- [Dataset extract]:
————————

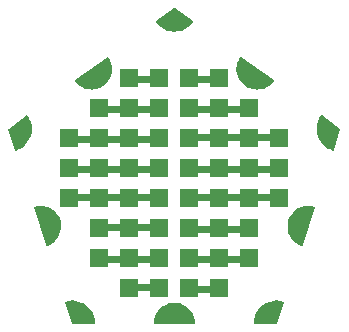
<source format=gbr>
G04 EAGLE Gerber RS-274X export*
G75*
%MOMM*%
%FSLAX34Y34*%
%LPD*%
%INBottom Copper*%
%IPPOS*%
%AMOC8*
5,1,8,0,0,1.08239X$1,22.5*%
G01*
%ADD10C,0.800000*%
%ADD11R,1.600000X1.600000*%
%ADD12C,0.609600*%

G36*
X418224Y425214D02*
X418224Y425214D01*
X418257Y425222D01*
X418306Y425223D01*
X421059Y425776D01*
X421091Y425789D01*
X421138Y425799D01*
X423763Y426796D01*
X423792Y426815D01*
X423837Y426832D01*
X426262Y428248D01*
X426288Y428271D01*
X426329Y428295D01*
X428488Y430091D01*
X428510Y430119D01*
X428547Y430149D01*
X430380Y432276D01*
X430394Y432301D01*
X430415Y432322D01*
X430443Y432388D01*
X430477Y432449D01*
X430481Y432479D01*
X430492Y432505D01*
X430491Y432576D01*
X430499Y432647D01*
X430491Y432675D01*
X430491Y432704D01*
X430463Y432770D01*
X430442Y432838D01*
X430424Y432860D01*
X430412Y432887D01*
X430342Y432958D01*
X430336Y432966D01*
X430325Y432981D01*
X430322Y432983D01*
X430315Y432991D01*
X430305Y432996D01*
X430296Y433006D01*
X402796Y453006D01*
X402769Y453018D01*
X402747Y453037D01*
X402679Y453059D01*
X402615Y453088D01*
X402586Y453089D01*
X402558Y453098D01*
X402487Y453092D01*
X402416Y453094D01*
X402389Y453083D01*
X402360Y453081D01*
X402297Y453047D01*
X402231Y453021D01*
X402210Y453001D01*
X402184Y452987D01*
X402137Y452933D01*
X402130Y452928D01*
X402122Y452916D01*
X402119Y452912D01*
X402089Y452882D01*
X402084Y452872D01*
X402075Y452861D01*
X400617Y450462D01*
X400605Y450429D01*
X400580Y450388D01*
X399537Y447781D01*
X399535Y447771D01*
X399533Y447768D01*
X399528Y447742D01*
X399512Y447702D01*
X398912Y444959D01*
X398912Y444924D01*
X398901Y444877D01*
X398761Y442073D01*
X398766Y442039D01*
X398763Y441991D01*
X399086Y439201D01*
X399097Y439168D01*
X399102Y439120D01*
X399880Y436422D01*
X399894Y436396D01*
X399894Y436395D01*
X399895Y436394D01*
X399896Y436391D01*
X399909Y436345D01*
X401121Y433812D01*
X401141Y433784D01*
X401162Y433741D01*
X402774Y431441D01*
X402799Y431417D01*
X402826Y431378D01*
X404795Y429375D01*
X404823Y429355D01*
X404857Y429321D01*
X407128Y427669D01*
X407159Y427655D01*
X407198Y427627D01*
X409710Y426371D01*
X409744Y426362D01*
X409787Y426341D01*
X412471Y425516D01*
X412506Y425513D01*
X412552Y425498D01*
X415335Y425127D01*
X415369Y425129D01*
X415417Y425122D01*
X418224Y425214D01*
G37*
G36*
X277021Y425128D02*
X277021Y425128D01*
X277069Y425127D01*
X279853Y425498D01*
X279885Y425510D01*
X279933Y425516D01*
X282617Y426341D01*
X282648Y426357D01*
X282694Y426371D01*
X285206Y427627D01*
X285233Y427648D01*
X285276Y427669D01*
X287547Y429321D01*
X287570Y429347D01*
X287609Y429375D01*
X289578Y431378D01*
X289596Y431407D01*
X289630Y431441D01*
X291242Y433741D01*
X291256Y433772D01*
X291283Y433812D01*
X292495Y436345D01*
X292503Y436379D01*
X292524Y436422D01*
X293302Y439120D01*
X293304Y439155D01*
X293318Y439201D01*
X293641Y441991D01*
X293638Y442025D01*
X293643Y442073D01*
X293503Y444877D01*
X293494Y444911D01*
X293492Y444959D01*
X292892Y447702D01*
X292878Y447734D01*
X292867Y447781D01*
X291824Y450388D01*
X291805Y450417D01*
X291787Y450462D01*
X290329Y452861D01*
X290309Y452883D01*
X290296Y452909D01*
X290256Y452943D01*
X290250Y452951D01*
X290240Y452957D01*
X290194Y453007D01*
X290167Y453019D01*
X290145Y453038D01*
X290077Y453060D01*
X290012Y453089D01*
X289983Y453090D01*
X289955Y453098D01*
X289885Y453092D01*
X289814Y453093D01*
X289786Y453083D01*
X289757Y453080D01*
X289679Y453041D01*
X289678Y453041D01*
X289678Y453040D01*
X289668Y453036D01*
X289629Y453020D01*
X289621Y453012D01*
X289608Y453006D01*
X262108Y433006D01*
X262089Y432984D01*
X262064Y432969D01*
X262056Y432958D01*
X262054Y432956D01*
X262022Y432912D01*
X261974Y432859D01*
X261964Y432832D01*
X261947Y432808D01*
X261931Y432739D01*
X261908Y432672D01*
X261909Y432643D01*
X261903Y432614D01*
X261915Y432544D01*
X261920Y432473D01*
X261933Y432447D01*
X261938Y432418D01*
X261989Y432333D01*
X262008Y432295D01*
X262017Y432288D01*
X262024Y432276D01*
X263857Y430149D01*
X263885Y430128D01*
X263916Y430091D01*
X266075Y428295D01*
X266105Y428279D01*
X266142Y428248D01*
X268567Y426832D01*
X268600Y426821D01*
X268641Y426796D01*
X271266Y425799D01*
X271300Y425793D01*
X271345Y425776D01*
X274098Y425223D01*
X274133Y425224D01*
X274180Y425214D01*
X276987Y425122D01*
X277021Y425128D01*
G37*
G36*
X363231Y226509D02*
X363231Y226509D01*
X363260Y226506D01*
X363327Y226528D01*
X363397Y226542D01*
X363421Y226559D01*
X363449Y226568D01*
X363502Y226615D01*
X363561Y226655D01*
X363577Y226679D01*
X363599Y226699D01*
X363630Y226763D01*
X363668Y226822D01*
X363673Y226851D01*
X363685Y226877D01*
X363694Y226977D01*
X363701Y227019D01*
X363698Y227029D01*
X363700Y227043D01*
X363468Y229841D01*
X363458Y229875D01*
X363454Y229923D01*
X362765Y232644D01*
X362750Y232676D01*
X362738Y232722D01*
X361610Y235294D01*
X361590Y235322D01*
X361571Y235366D01*
X360035Y237717D01*
X360011Y237741D01*
X359985Y237782D01*
X358083Y239847D01*
X358055Y239868D01*
X358022Y239903D01*
X355807Y241628D01*
X355776Y241643D01*
X355738Y241673D01*
X353268Y243009D01*
X353235Y243019D01*
X353193Y243042D01*
X350553Y243949D01*
X350537Y243954D01*
X350503Y243959D01*
X350457Y243974D01*
X347688Y244436D01*
X347653Y244435D01*
X347606Y244443D01*
X344798Y244443D01*
X344764Y244436D01*
X344716Y244436D01*
X341947Y243974D01*
X341914Y243962D01*
X341867Y243954D01*
X339211Y243042D01*
X339181Y243025D01*
X339136Y243009D01*
X336666Y241673D01*
X336640Y241651D01*
X336597Y241628D01*
X334382Y239903D01*
X334359Y239877D01*
X334321Y239847D01*
X332419Y237782D01*
X332401Y237752D01*
X332369Y237717D01*
X330833Y235366D01*
X330820Y235334D01*
X330794Y235294D01*
X329666Y232722D01*
X329659Y232689D01*
X329656Y232682D01*
X329650Y232673D01*
X329649Y232667D01*
X329639Y232644D01*
X328950Y229923D01*
X328948Y229888D01*
X328936Y229841D01*
X328704Y227043D01*
X328708Y227014D01*
X328703Y226985D01*
X328720Y226916D01*
X328728Y226846D01*
X328742Y226820D01*
X328749Y226792D01*
X328791Y226735D01*
X328826Y226673D01*
X328850Y226655D01*
X328867Y226632D01*
X328928Y226596D01*
X328985Y226553D01*
X329013Y226545D01*
X329038Y226530D01*
X329136Y226514D01*
X329177Y226503D01*
X329188Y226505D01*
X329202Y226503D01*
X363202Y226503D01*
X363231Y226509D01*
G37*
G36*
X454333Y292709D02*
X454333Y292709D01*
X454362Y292706D01*
X454429Y292729D01*
X454499Y292743D01*
X454523Y292760D01*
X454550Y292769D01*
X454604Y292816D01*
X454662Y292856D01*
X454678Y292881D01*
X454700Y292900D01*
X454746Y292988D01*
X454769Y293024D01*
X454770Y293035D01*
X454777Y293048D01*
X465277Y325348D01*
X465280Y325377D01*
X465291Y325404D01*
X465291Y325475D01*
X465299Y325545D01*
X465291Y325573D01*
X465291Y325602D01*
X465263Y325668D01*
X465243Y325736D01*
X465225Y325758D01*
X465213Y325785D01*
X465162Y325835D01*
X465117Y325890D01*
X465091Y325903D01*
X465070Y325923D01*
X464978Y325962D01*
X464941Y325982D01*
X464929Y325983D01*
X464917Y325988D01*
X462187Y326632D01*
X462152Y326633D01*
X462105Y326644D01*
X459307Y326830D01*
X459272Y326825D01*
X459224Y326828D01*
X456433Y326551D01*
X456400Y326541D01*
X456352Y326536D01*
X453645Y325803D01*
X453614Y325788D01*
X453567Y325775D01*
X451018Y324607D01*
X450990Y324586D01*
X450946Y324566D01*
X448623Y322994D01*
X448599Y322969D01*
X448559Y322942D01*
X446527Y321009D01*
X446507Y320981D01*
X446472Y320947D01*
X444786Y318706D01*
X444771Y318675D01*
X444742Y318636D01*
X443448Y316148D01*
X443438Y316115D01*
X443416Y316072D01*
X442549Y313405D01*
X442545Y313370D01*
X442530Y313325D01*
X442114Y310551D01*
X442115Y310516D01*
X442108Y310469D01*
X442154Y307664D01*
X442155Y307662D01*
X442162Y307630D01*
X442162Y307582D01*
X442669Y304824D01*
X442682Y304791D01*
X442691Y304744D01*
X443645Y302107D01*
X443663Y302077D01*
X443679Y302032D01*
X445054Y299587D01*
X445077Y299561D01*
X445101Y299519D01*
X446859Y297334D01*
X446886Y297312D01*
X446916Y297274D01*
X449011Y295409D01*
X449040Y295391D01*
X449076Y295359D01*
X451449Y293864D01*
X451482Y293852D01*
X451522Y293826D01*
X454109Y292742D01*
X454138Y292736D01*
X454163Y292722D01*
X454234Y292717D01*
X454304Y292703D01*
X454333Y292709D01*
G37*
G36*
X238104Y292708D02*
X238104Y292708D01*
X238133Y292704D01*
X238230Y292726D01*
X238272Y292733D01*
X238282Y292738D01*
X238295Y292742D01*
X240882Y293826D01*
X240910Y293845D01*
X240955Y293864D01*
X243328Y295359D01*
X243353Y295383D01*
X243394Y295409D01*
X245488Y297274D01*
X245509Y297302D01*
X245545Y297334D01*
X247303Y299519D01*
X247319Y299550D01*
X247350Y299587D01*
X248725Y302032D01*
X248735Y302065D01*
X248759Y302107D01*
X249713Y304744D01*
X249718Y304778D01*
X249735Y304824D01*
X250242Y307582D01*
X250241Y307617D01*
X250250Y307664D01*
X250296Y310469D01*
X250289Y310503D01*
X250290Y310551D01*
X249874Y313325D01*
X249862Y313357D01*
X249855Y313405D01*
X248988Y316072D01*
X248971Y316102D01*
X248956Y316148D01*
X247662Y318636D01*
X247640Y318663D01*
X247618Y318706D01*
X245932Y320947D01*
X245906Y320970D01*
X245877Y321009D01*
X243845Y322942D01*
X243816Y322960D01*
X243781Y322994D01*
X241458Y324566D01*
X241426Y324579D01*
X241386Y324607D01*
X238837Y325775D01*
X238803Y325783D01*
X238759Y325803D01*
X236052Y326536D01*
X236017Y326538D01*
X235971Y326551D01*
X233180Y326828D01*
X233145Y326825D01*
X233097Y326830D01*
X230299Y326644D01*
X230265Y326635D01*
X230217Y326632D01*
X227487Y325988D01*
X227461Y325976D01*
X227432Y325971D01*
X227371Y325934D01*
X227307Y325905D01*
X227287Y325883D01*
X227262Y325868D01*
X227221Y325810D01*
X227173Y325758D01*
X227163Y325730D01*
X227146Y325706D01*
X227131Y325637D01*
X227107Y325570D01*
X227109Y325541D01*
X227103Y325512D01*
X227117Y325414D01*
X227120Y325371D01*
X227125Y325361D01*
X227127Y325348D01*
X237627Y293048D01*
X237642Y293022D01*
X237648Y292994D01*
X237690Y292936D01*
X237725Y292875D01*
X237748Y292857D01*
X237765Y292833D01*
X237826Y292797D01*
X237883Y292753D01*
X237911Y292746D01*
X237936Y292731D01*
X238006Y292721D01*
X238075Y292703D01*
X238104Y292708D01*
G37*
G36*
X278630Y226508D02*
X278630Y226508D01*
X278658Y226506D01*
X278726Y226528D01*
X278797Y226542D01*
X278820Y226558D01*
X278847Y226567D01*
X278901Y226614D01*
X278961Y226655D01*
X278976Y226679D01*
X278997Y226697D01*
X279029Y226762D01*
X279068Y226822D01*
X279073Y226850D01*
X279085Y226875D01*
X279094Y226978D01*
X279101Y227019D01*
X279099Y227029D01*
X279100Y227041D01*
X278866Y230017D01*
X278857Y230049D01*
X278854Y230095D01*
X278158Y232998D01*
X278144Y233028D01*
X278134Y233072D01*
X276992Y235831D01*
X276973Y235858D01*
X276956Y235901D01*
X275397Y238446D01*
X275374Y238471D01*
X275351Y238510D01*
X273413Y240780D01*
X273386Y240801D01*
X273357Y240836D01*
X271088Y242775D01*
X271059Y242791D01*
X271024Y242821D01*
X268479Y244382D01*
X268448Y244393D01*
X268409Y244417D01*
X265651Y245560D01*
X265619Y245567D01*
X265577Y245585D01*
X262674Y246282D01*
X262641Y246283D01*
X262597Y246295D01*
X259621Y246529D01*
X259588Y246525D01*
X259542Y246529D01*
X256566Y246296D01*
X256534Y246287D01*
X256489Y246284D01*
X253586Y245587D01*
X253560Y245575D01*
X253532Y245571D01*
X253470Y245534D01*
X253405Y245504D01*
X253386Y245482D01*
X253362Y245468D01*
X253320Y245409D01*
X253272Y245356D01*
X253263Y245329D01*
X253246Y245306D01*
X253231Y245236D01*
X253207Y245168D01*
X253209Y245140D01*
X253203Y245112D01*
X253218Y245012D01*
X253221Y244970D01*
X253225Y244960D01*
X253227Y244947D01*
X259127Y226847D01*
X259142Y226821D01*
X259149Y226792D01*
X259191Y226735D01*
X259225Y226674D01*
X259249Y226656D01*
X259267Y226632D01*
X259327Y226596D01*
X259383Y226553D01*
X259412Y226546D01*
X259438Y226530D01*
X259534Y226514D01*
X259576Y226503D01*
X259588Y226505D01*
X259602Y226503D01*
X278602Y226503D01*
X278630Y226508D01*
G37*
G36*
X432831Y226509D02*
X432831Y226509D01*
X432861Y226506D01*
X432928Y226528D01*
X432997Y226542D01*
X433022Y226559D01*
X433050Y226569D01*
X433103Y226615D01*
X433161Y226655D01*
X433177Y226680D01*
X433199Y226700D01*
X433245Y226786D01*
X433268Y226822D01*
X433270Y226834D01*
X433277Y226847D01*
X439177Y244947D01*
X439180Y244976D01*
X439191Y245002D01*
X439191Y245074D01*
X439199Y245145D01*
X439191Y245172D01*
X439191Y245201D01*
X439164Y245267D01*
X439143Y245336D01*
X439125Y245358D01*
X439114Y245384D01*
X439063Y245434D01*
X439017Y245489D01*
X438992Y245502D01*
X438972Y245522D01*
X438878Y245562D01*
X438841Y245582D01*
X438830Y245582D01*
X438818Y245587D01*
X435915Y246284D01*
X435882Y246285D01*
X435838Y246296D01*
X432862Y246529D01*
X432829Y246525D01*
X432783Y246529D01*
X429807Y246295D01*
X429775Y246285D01*
X429730Y246282D01*
X426827Y245585D01*
X426797Y245571D01*
X426753Y245560D01*
X424040Y244436D01*
X423995Y244417D01*
X423967Y244399D01*
X423925Y244382D01*
X421380Y242821D01*
X421356Y242799D01*
X421316Y242775D01*
X419047Y240836D01*
X419026Y240810D01*
X418991Y240780D01*
X417053Y238510D01*
X417037Y238481D01*
X417007Y238446D01*
X415448Y235901D01*
X415436Y235869D01*
X415412Y235831D01*
X414270Y233072D01*
X414264Y233040D01*
X414246Y232998D01*
X413550Y230095D01*
X413549Y230062D01*
X413538Y230017D01*
X413304Y227041D01*
X413308Y227013D01*
X413303Y226985D01*
X413320Y226915D01*
X413329Y226844D01*
X413343Y226819D01*
X413349Y226792D01*
X413392Y226734D01*
X413428Y226671D01*
X413450Y226655D01*
X413467Y226632D01*
X413529Y226595D01*
X413587Y226552D01*
X413614Y226545D01*
X413638Y226530D01*
X413739Y226513D01*
X413779Y226503D01*
X413790Y226505D01*
X413802Y226503D01*
X432802Y226503D01*
X432831Y226509D01*
G37*
G36*
X349219Y474292D02*
X349219Y474292D01*
X349251Y474301D01*
X349296Y474304D01*
X352201Y475002D01*
X352231Y475016D01*
X352275Y475026D01*
X355035Y476169D01*
X355063Y476187D01*
X355105Y476204D01*
X357652Y477765D01*
X357676Y477788D01*
X357715Y477811D01*
X359986Y479751D01*
X360007Y479777D01*
X360042Y479806D01*
X361982Y482078D01*
X361996Y482103D01*
X362016Y482124D01*
X362044Y482189D01*
X362078Y482252D01*
X362081Y482281D01*
X362092Y482307D01*
X362092Y482379D01*
X362099Y482449D01*
X362091Y482477D01*
X362090Y482506D01*
X362062Y482572D01*
X362041Y482640D01*
X362022Y482662D01*
X362011Y482689D01*
X361941Y482760D01*
X361914Y482792D01*
X361904Y482797D01*
X361894Y482807D01*
X346494Y493907D01*
X346468Y493919D01*
X346447Y493937D01*
X346378Y493959D01*
X346313Y493989D01*
X346284Y493989D01*
X346257Y493998D01*
X346186Y493992D01*
X346114Y493993D01*
X346088Y493983D01*
X346059Y493980D01*
X345968Y493936D01*
X345929Y493920D01*
X345922Y493913D01*
X345910Y493907D01*
X330510Y482807D01*
X330490Y482786D01*
X330465Y482771D01*
X330423Y482713D01*
X330375Y482661D01*
X330365Y482634D01*
X330348Y482610D01*
X330332Y482541D01*
X330308Y482474D01*
X330310Y482445D01*
X330303Y482416D01*
X330315Y482346D01*
X330319Y482275D01*
X330332Y482249D01*
X330337Y482221D01*
X330388Y482135D01*
X330407Y482097D01*
X330415Y482090D01*
X330422Y482078D01*
X332362Y479806D01*
X332388Y479786D01*
X332418Y479751D01*
X334689Y477811D01*
X334718Y477795D01*
X334752Y477765D01*
X337299Y476204D01*
X337330Y476193D01*
X337369Y476169D01*
X340129Y475026D01*
X340161Y475019D01*
X340203Y475002D01*
X343108Y474304D01*
X343141Y474303D01*
X343185Y474292D01*
X346163Y474058D01*
X346196Y474062D01*
X346241Y474058D01*
X349219Y474292D01*
G37*
G36*
X480534Y373209D02*
X480534Y373209D01*
X480563Y373206D01*
X480631Y373229D01*
X480701Y373244D01*
X480724Y373260D01*
X480752Y373270D01*
X480805Y373317D01*
X480864Y373358D01*
X480879Y373382D01*
X480901Y373401D01*
X480947Y373491D01*
X480969Y373527D01*
X480971Y373537D01*
X480977Y373549D01*
X486777Y391549D01*
X486780Y391577D01*
X486792Y391604D01*
X486791Y391675D01*
X486799Y391747D01*
X486791Y391774D01*
X486791Y391803D01*
X486763Y391869D01*
X486742Y391937D01*
X486724Y391959D01*
X486713Y391986D01*
X486643Y392058D01*
X486616Y392090D01*
X486606Y392095D01*
X486597Y392105D01*
X471297Y403305D01*
X471270Y403317D01*
X471248Y403336D01*
X471181Y403358D01*
X471116Y403388D01*
X471087Y403389D01*
X471059Y403398D01*
X470989Y403392D01*
X470918Y403394D01*
X470890Y403384D01*
X470861Y403381D01*
X470798Y403348D01*
X470732Y403322D01*
X470711Y403302D01*
X470686Y403288D01*
X470620Y403213D01*
X470590Y403183D01*
X470585Y403173D01*
X470576Y403163D01*
X469021Y400623D01*
X469010Y400592D01*
X468986Y400553D01*
X467847Y397801D01*
X467841Y397769D01*
X467823Y397727D01*
X467129Y394831D01*
X467128Y394798D01*
X467117Y394754D01*
X466884Y391785D01*
X466888Y391752D01*
X466884Y391706D01*
X467119Y388738D01*
X467128Y388706D01*
X467131Y388660D01*
X467828Y385765D01*
X467842Y385735D01*
X467852Y385691D01*
X468992Y382940D01*
X469011Y382912D01*
X469028Y382870D01*
X470585Y380331D01*
X470608Y380307D01*
X470631Y380268D01*
X472566Y378004D01*
X472592Y377984D01*
X472621Y377949D01*
X474887Y376016D01*
X474916Y376000D01*
X474950Y375970D01*
X477490Y374415D01*
X477521Y374403D01*
X477559Y374379D01*
X480311Y373241D01*
X480339Y373235D01*
X480365Y373222D01*
X480436Y373216D01*
X480506Y373203D01*
X480534Y373209D01*
G37*
G36*
X211902Y373208D02*
X211902Y373208D01*
X211931Y373204D01*
X212029Y373226D01*
X212071Y373232D01*
X212080Y373238D01*
X212093Y373241D01*
X214845Y374379D01*
X214872Y374398D01*
X214914Y374415D01*
X217454Y375970D01*
X217478Y375992D01*
X217518Y376016D01*
X219783Y377949D01*
X219803Y377975D01*
X219838Y378004D01*
X221773Y380268D01*
X221789Y380297D01*
X221819Y380331D01*
X223376Y382870D01*
X223387Y382901D01*
X223412Y382940D01*
X224552Y385691D01*
X224559Y385723D01*
X224576Y385765D01*
X225273Y388660D01*
X225274Y388694D01*
X225285Y388738D01*
X225520Y391706D01*
X225516Y391739D01*
X225520Y391785D01*
X225287Y394754D01*
X225278Y394786D01*
X225275Y394831D01*
X224581Y397727D01*
X224567Y397757D01*
X224557Y397801D01*
X223418Y400553D01*
X223400Y400581D01*
X223383Y400623D01*
X221828Y403163D01*
X221808Y403184D01*
X221795Y403210D01*
X221741Y403256D01*
X221692Y403308D01*
X221666Y403320D01*
X221643Y403339D01*
X221576Y403360D01*
X221511Y403389D01*
X221482Y403390D01*
X221454Y403399D01*
X221383Y403392D01*
X221312Y403393D01*
X221285Y403382D01*
X221256Y403379D01*
X221167Y403335D01*
X221127Y403319D01*
X221119Y403311D01*
X221107Y403305D01*
X205807Y392105D01*
X205788Y392084D01*
X205763Y392069D01*
X205722Y392011D01*
X205673Y391958D01*
X205664Y391931D01*
X205647Y391907D01*
X205631Y391838D01*
X205607Y391770D01*
X205609Y391742D01*
X205603Y391714D01*
X205617Y391614D01*
X205620Y391572D01*
X205625Y391562D01*
X205627Y391549D01*
X211427Y373549D01*
X211441Y373524D01*
X211447Y373496D01*
X211489Y373438D01*
X211524Y373376D01*
X211547Y373358D01*
X211564Y373335D01*
X211625Y373298D01*
X211682Y373254D01*
X211709Y373247D01*
X211734Y373232D01*
X211805Y373222D01*
X211874Y373204D01*
X211902Y373208D01*
G37*
D10*
X346202Y486702D03*
X479802Y389602D03*
X428802Y232502D03*
X263602Y232502D03*
X212602Y389602D03*
X413002Y438202D03*
X454302Y311102D03*
X346202Y232502D03*
X238102Y311102D03*
X279402Y438202D03*
D11*
X333502Y358902D03*
X333502Y333502D03*
X358902Y358902D03*
X358902Y333502D03*
X308102Y333502D03*
X282702Y333502D03*
X257302Y333502D03*
X257302Y358902D03*
X282702Y358902D03*
X308102Y358902D03*
X384302Y358902D03*
X409702Y358902D03*
X435102Y358902D03*
X435102Y333502D03*
X409702Y333502D03*
X384302Y333502D03*
X282702Y384302D03*
X257302Y384302D03*
X308102Y384302D03*
X333502Y384302D03*
X358902Y384302D03*
X384302Y384302D03*
X409702Y384302D03*
X435102Y384302D03*
X282702Y308102D03*
X308102Y308102D03*
X333502Y308102D03*
X358902Y308102D03*
X384302Y308102D03*
X409702Y308102D03*
X282702Y282702D03*
X308102Y282702D03*
X333502Y282702D03*
X358902Y282702D03*
X384302Y282702D03*
X409702Y282702D03*
X282702Y409702D03*
X308102Y409702D03*
X333502Y409702D03*
X358902Y409702D03*
X384302Y409702D03*
X409702Y409702D03*
X384302Y435102D03*
X358902Y435102D03*
X333502Y435102D03*
X308102Y435102D03*
X308102Y257302D03*
X333502Y257302D03*
X358902Y257302D03*
X384302Y257302D03*
D12*
X334010Y434340D02*
X307340Y434340D01*
X359410Y434340D02*
X384810Y434340D01*
X408940Y410210D02*
X407670Y408940D01*
X358140Y408940D01*
X334010Y408940D02*
X283210Y408940D01*
X256540Y383540D02*
X334010Y383540D01*
X334010Y358140D02*
X256540Y358140D01*
X256540Y334010D02*
X334010Y334010D01*
X359410Y384810D02*
X434340Y384810D01*
X435610Y383540D01*
X436880Y358140D02*
X358140Y358140D01*
X358140Y334010D02*
X434340Y334010D01*
X435610Y332740D01*
X411480Y307340D02*
X358140Y307340D01*
X358140Y281940D02*
X410210Y281940D01*
X384810Y256540D02*
X356870Y256540D01*
X334010Y257810D02*
X307340Y257810D01*
X332740Y308610D02*
X281940Y308610D01*
X281940Y283210D02*
X283210Y281940D01*
X334010Y281940D01*
M02*

</source>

————————

Your answer should be the lines from the opening of the records through the line with "X402231Y453021D01*", both ends retyped exactly and pictures left out.

- [Answer space]:
<source format=gbr>
G04 EAGLE Gerber RS-274X export*
G75*
%MOMM*%
%FSLAX34Y34*%
%LPD*%
%INBottom Copper*%
%IPPOS*%
%AMOC8*
5,1,8,0,0,1.08239X$1,22.5*%
G01*
%ADD10C,0.800000*%
%ADD11R,1.600000X1.600000*%
%ADD12C,0.609600*%

G36*
X418224Y425214D02*
X418224Y425214D01*
X418257Y425222D01*
X418306Y425223D01*
X421059Y425776D01*
X421091Y425789D01*
X421138Y425799D01*
X423763Y426796D01*
X423792Y426815D01*
X423837Y426832D01*
X426262Y428248D01*
X426288Y428271D01*
X426329Y428295D01*
X428488Y430091D01*
X428510Y430119D01*
X428547Y430149D01*
X430380Y432276D01*
X430394Y432301D01*
X430415Y432322D01*
X430443Y432388D01*
X430477Y432449D01*
X430481Y432479D01*
X430492Y432505D01*
X430491Y432576D01*
X430499Y432647D01*
X430491Y432675D01*
X430491Y432704D01*
X430463Y432770D01*
X430442Y432838D01*
X430424Y432860D01*
X430412Y432887D01*
X430342Y432958D01*
X430336Y432966D01*
X430325Y432981D01*
X430322Y432983D01*
X430315Y432991D01*
X430305Y432996D01*
X430296Y433006D01*
X402796Y453006D01*
X402769Y453018D01*
X402747Y453037D01*
X402679Y453059D01*
X402615Y453088D01*
X402586Y453089D01*
X402558Y453098D01*
X402487Y453092D01*
X402416Y453094D01*
X402389Y453083D01*
X402360Y453081D01*
X402297Y453047D01*
X402231Y453021D01*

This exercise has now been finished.